Here’s the thing. In case you haven’t noticed, gay people are everywhere.
And they are to stay. How’s that old saying go?
Get used to it.
Accept the fact that your kids are going to see gay people everywhere.
They are at restaurants. They are at the movies. They are at school. They are walking their dog past your house. And some of them are going to even have families whether you like it or not.
There are opportunities everywhere for you kids to ask you what you may perceive as an awkward question. So why not tackle the issue head on?
While we were reading it, my daughter Olivia did ask "But, where's the mommy?"

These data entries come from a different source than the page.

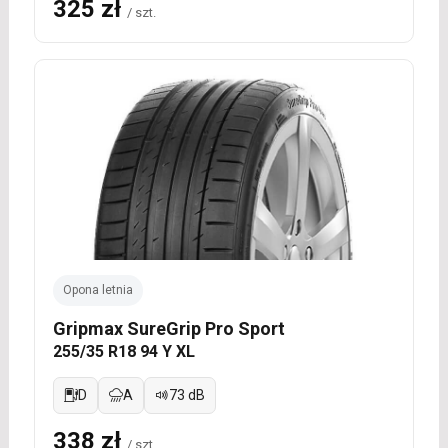
325 zł
/ szt.
Opona letnia
Gripmax SureGrip Pro Sport
255/35 R18 94 Y XL
D
A
73 dB
338 zł
/ szt.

Rather than sidestep the issue, my wife and and I explained to her that even though she has a mommy and daddy, some people have 2 daddies, or 2 mommies. And that others only have a mommy, or a daddy and every combination in between. She took a minute to think about it and then said "Just like Kelly's mommy and daddy don't live together?" referring to her older cousin who's parents are not together. We didn't stress the point that some people are gay, but rather that everyone's family is different.
Even if acceptance isn't your thing, you could always use this book to help your kids spot homosexuals so they can avoid them if you want. Because, that's your right whether I like it or not.
Everyone should look at this book as a teaching tool, even if what you’re teaching is in intolerance.